Qui est cet homme ? Il s’agit du Professeur Cheikh Anta Diop. À titre personnel, je n’ai pas la prétention de me proclamer son disciple. Mais j’ai une profonde admiration pour lui. Ce texte permet d’étayer les raisons au lecteur désireux de le connaître.
Né quasiment orphelin en 1923 ; en pleine période de colonisation culturelle, intellectuelle, économique, militaire et politique sur les pays africains, cela n’a pas empêché ce jeune garçon d’affirmer sa personnalité face à toutes ces influences qui pesaient sur son peuple.
Issu non seulement d’une famille modeste mais aussi d’un peuple colonisé par la furie du système oppressif de l’époque, cela n’empêchera pas le jeune homme de remettre en cause deux siècles d’érudition occidentale bien établie. Une tâche inimaginable dont ce jeune enfant de Thiaytou, aidé en cela par la grâce de Dieu le tout-puissant, a eu la prouesse d’accomplir quasiment à lui seul.

* Consignes
1. Répondez brièvement à partir du texte sur Cheikh Anta Diop :
(a) En quelle année est-il né ?
(b) Il est présenté comme le jeune enfant de quel lieu ?
(c) Combien de siècles d'érudition occidentale a-t-il remis en cause ?
2. Relevez toutes les formes de colonisation que nomme le texte sur Cheikh Anta Diop.
3. Poursuivez le texte sur Cheikh Anta Diop à partir de sa dernière phrase.

* Données fournies
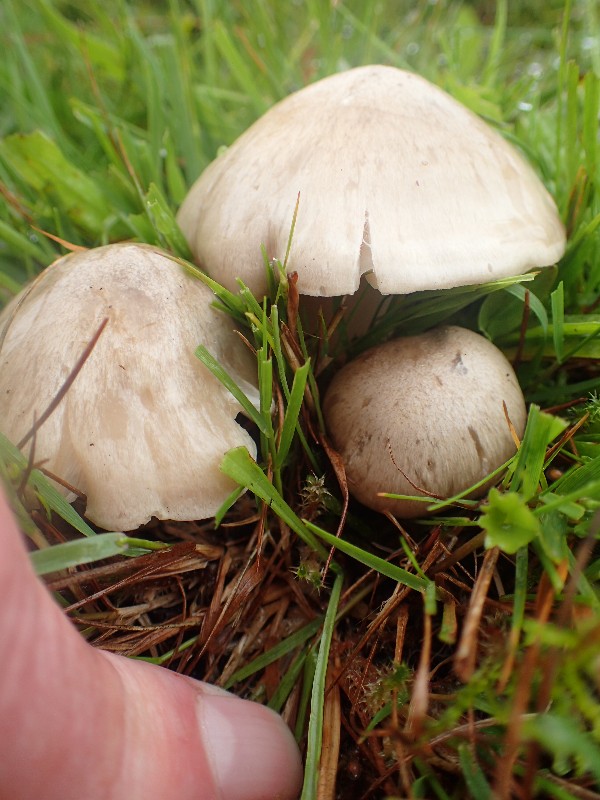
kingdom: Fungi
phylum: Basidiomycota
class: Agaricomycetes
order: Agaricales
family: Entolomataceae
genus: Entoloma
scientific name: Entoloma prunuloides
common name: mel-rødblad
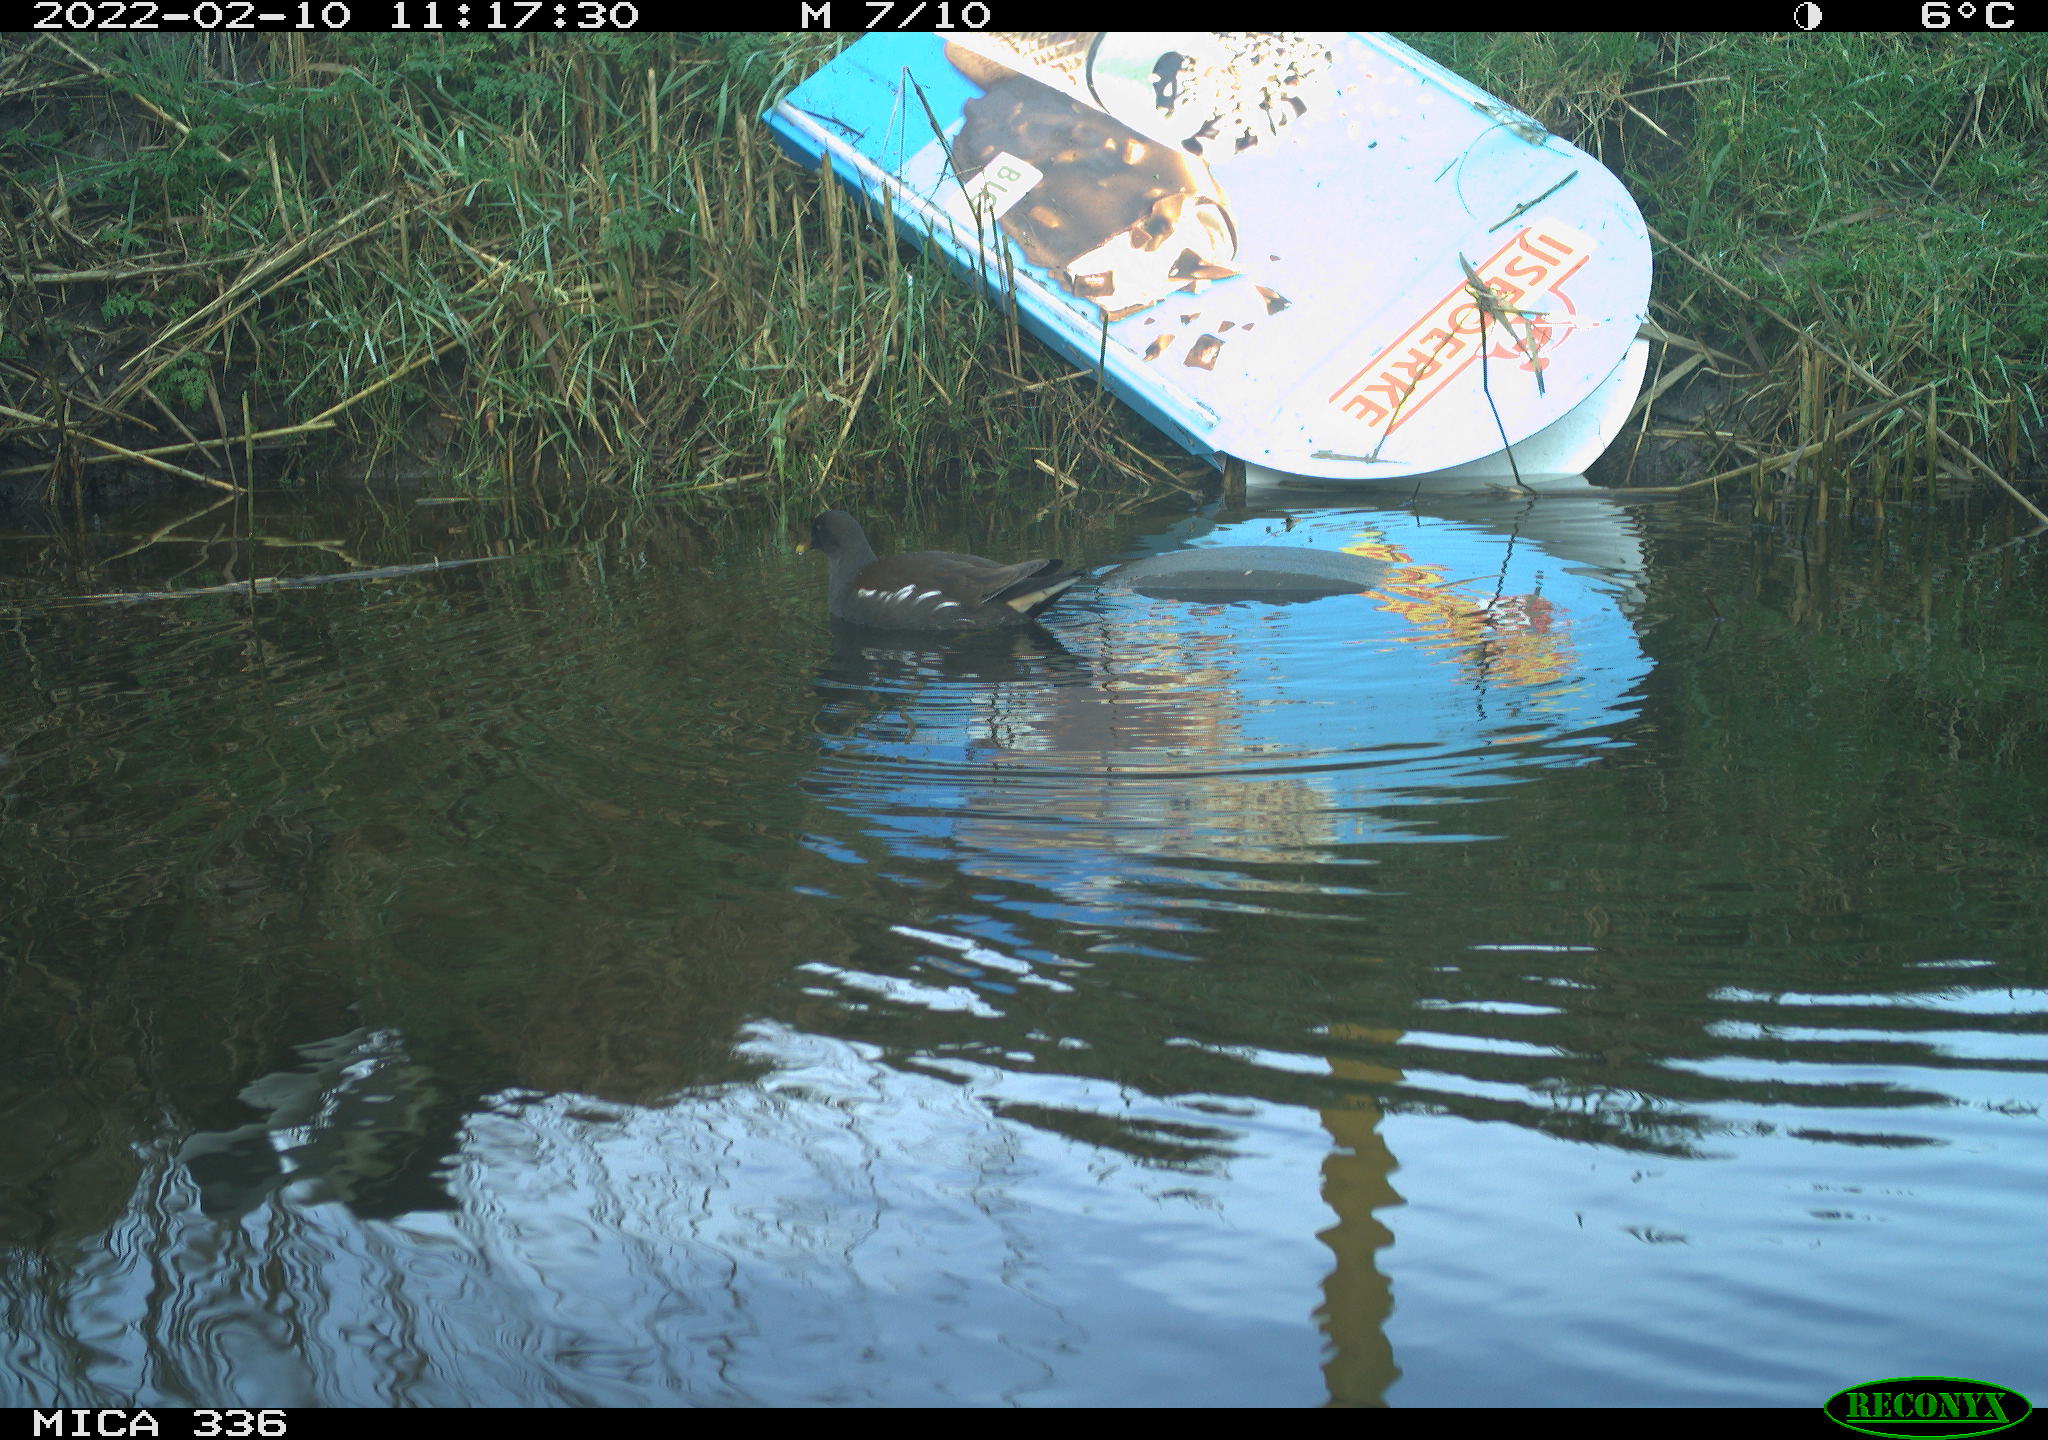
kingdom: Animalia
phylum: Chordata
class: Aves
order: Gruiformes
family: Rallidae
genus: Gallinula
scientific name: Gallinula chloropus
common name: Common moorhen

...

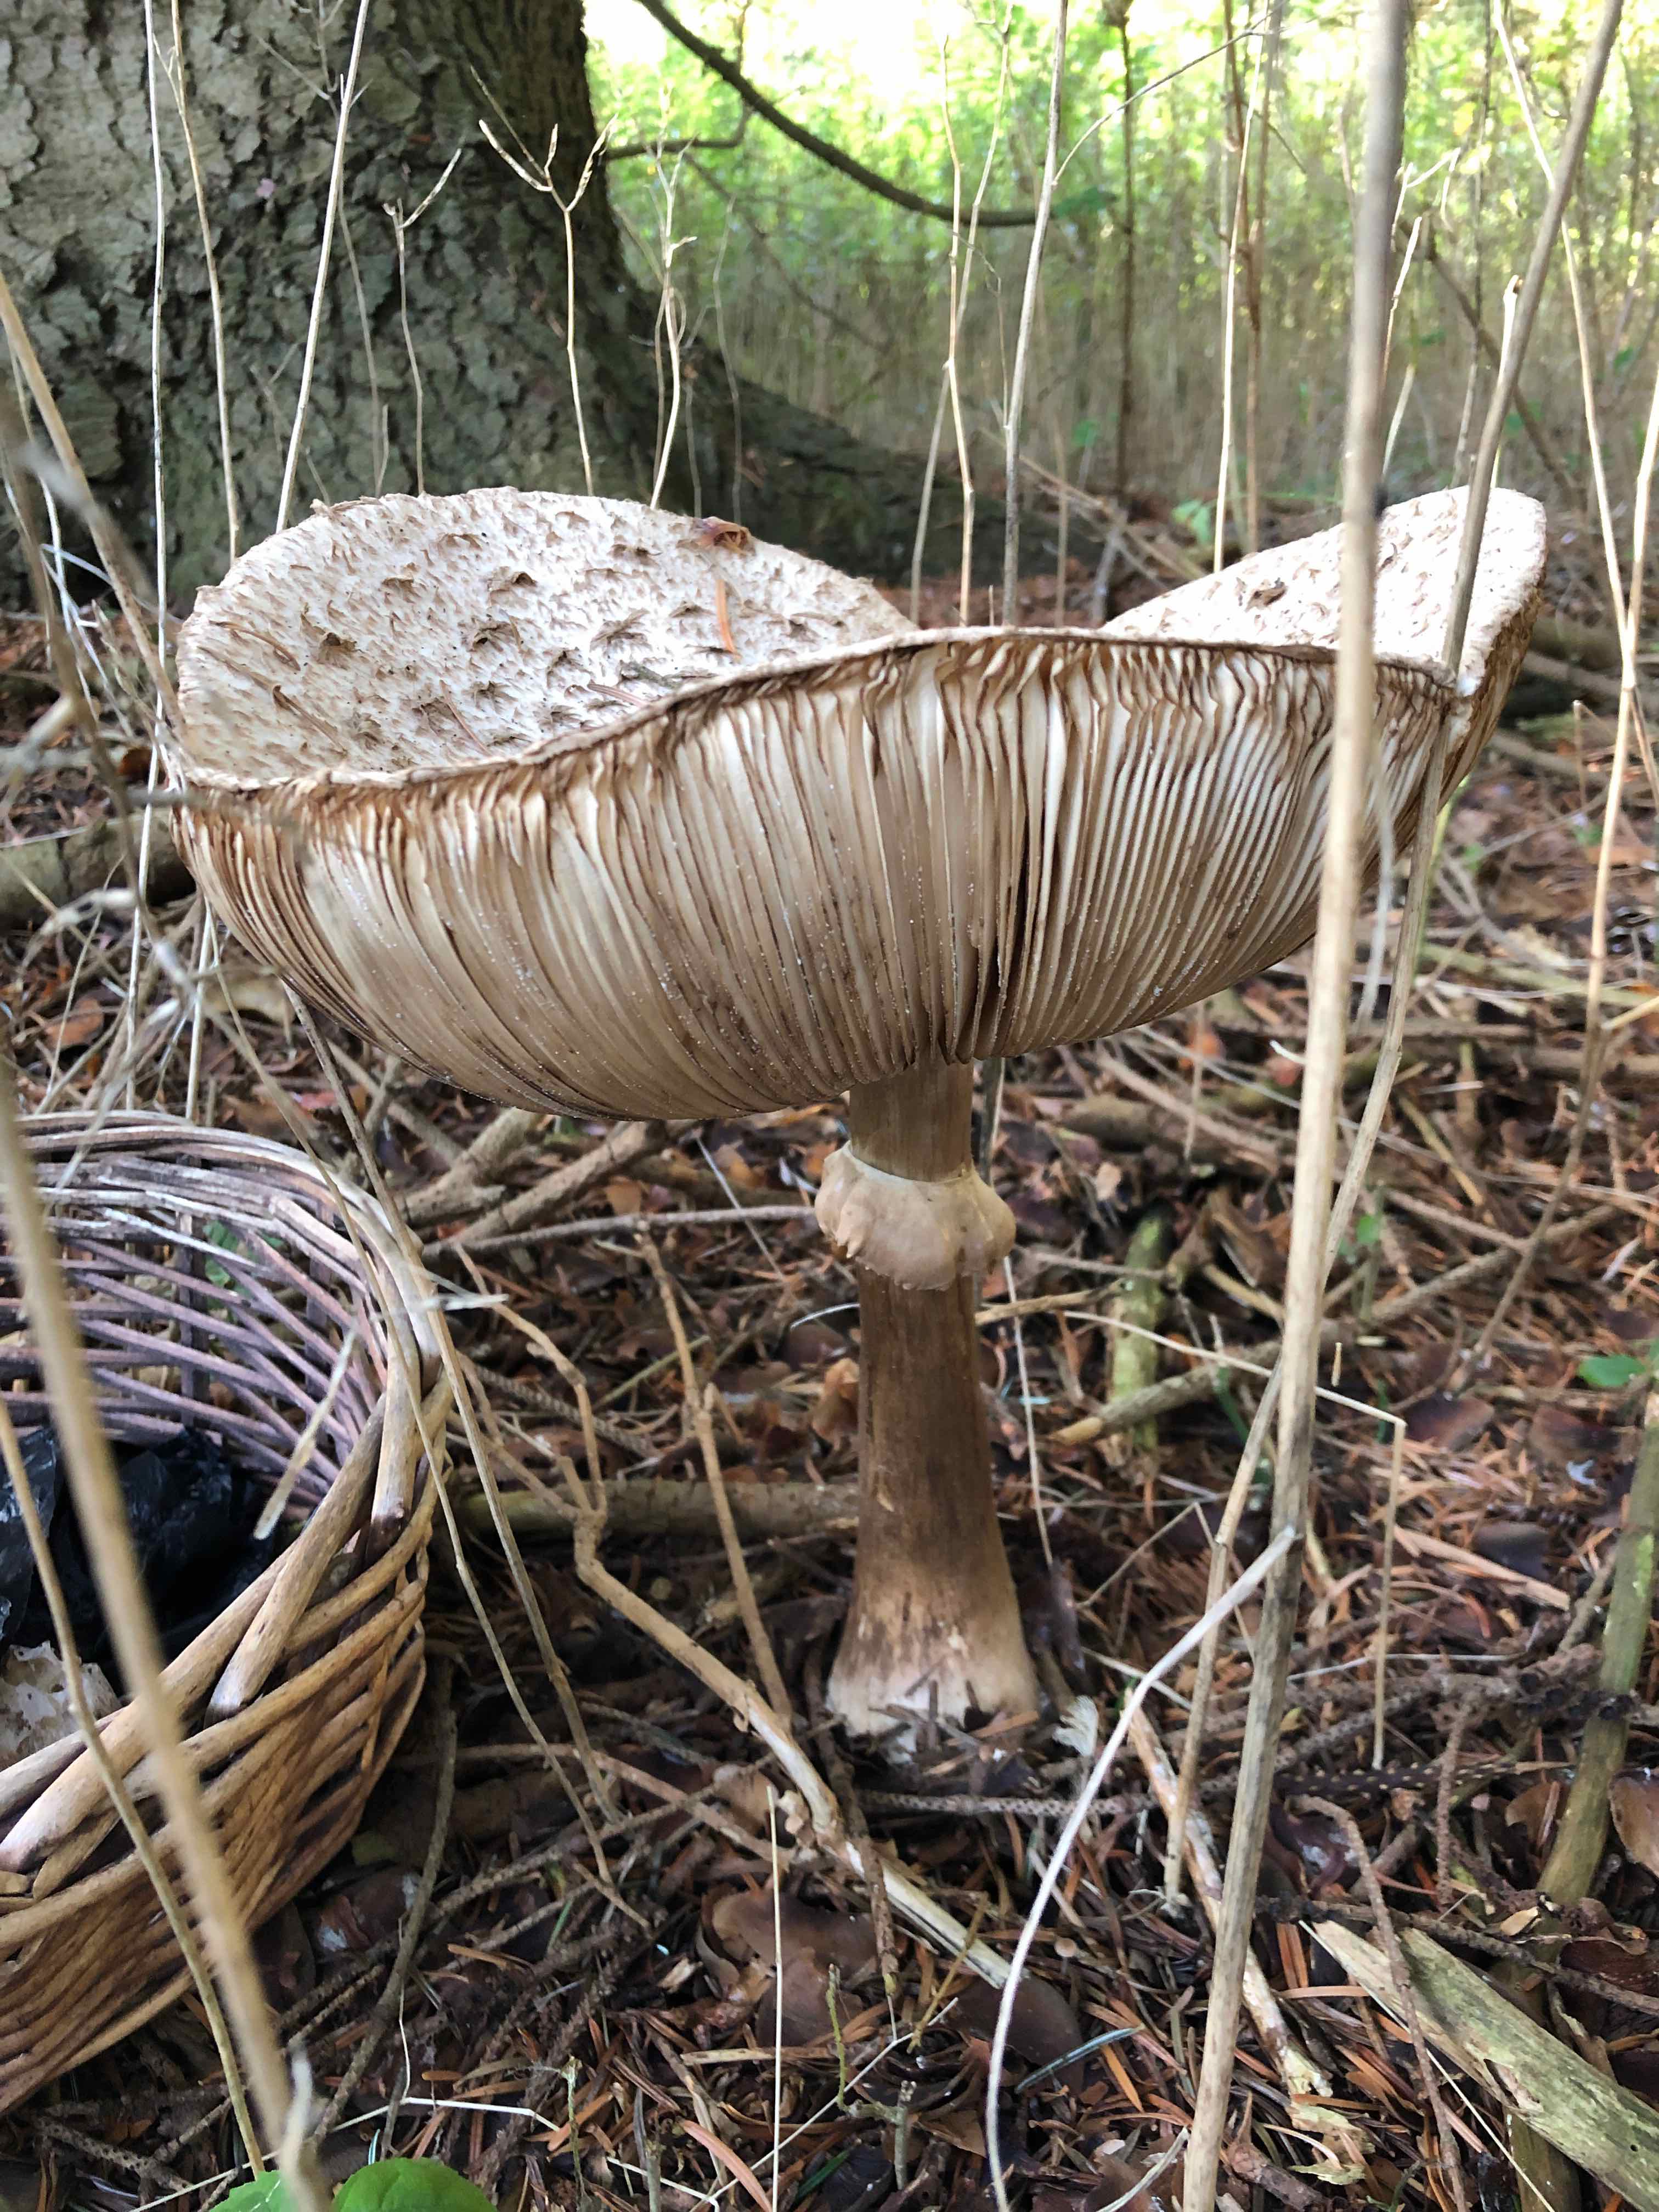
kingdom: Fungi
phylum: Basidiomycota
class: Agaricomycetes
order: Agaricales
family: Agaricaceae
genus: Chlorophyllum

* Réponses par consigne
1.
(a) En 1923.
(b) De Thiaytou.
(c) Deux siècles.

2.
- culturelle
- intellectuelle
- économique
- militaire
- politique

3.
Isolé pendant deux décennies de 1954 à 1974, c’est au Colloque International d’Égyptologie du Caire, à la face du monde scientifique international de ce domaine pointu, qu’il parviendra à confronter à ses travaux à ceux de la cohorte des meilleurs égyptologues de son temps. Le seul africain qui a pris le risque de l’accompagner dans ce qui était perçu comme une aventure suicidaire n’était autre que Théophile Obenga, l’historien Africain né au Congo. La conclusion générale de colloque publiée par l’UNESCO a été sans appel : “La très minutieuse préparation des communications des Professeurs Cheikh Anta Diop et Théophile Obenga n’a pas eu malgré les précisions contenues dans le document de travail préparatoire envoyé par l’UNESCO une contrepartie toujours égale. Il s’en est suivi un réel déséquilibre dans les discussions.” Loin d’amener le chercheur à s’en contenter et à rester dans sa zone de confort, il se remet inlassablement à la tâche jusqu’à son dernier jour.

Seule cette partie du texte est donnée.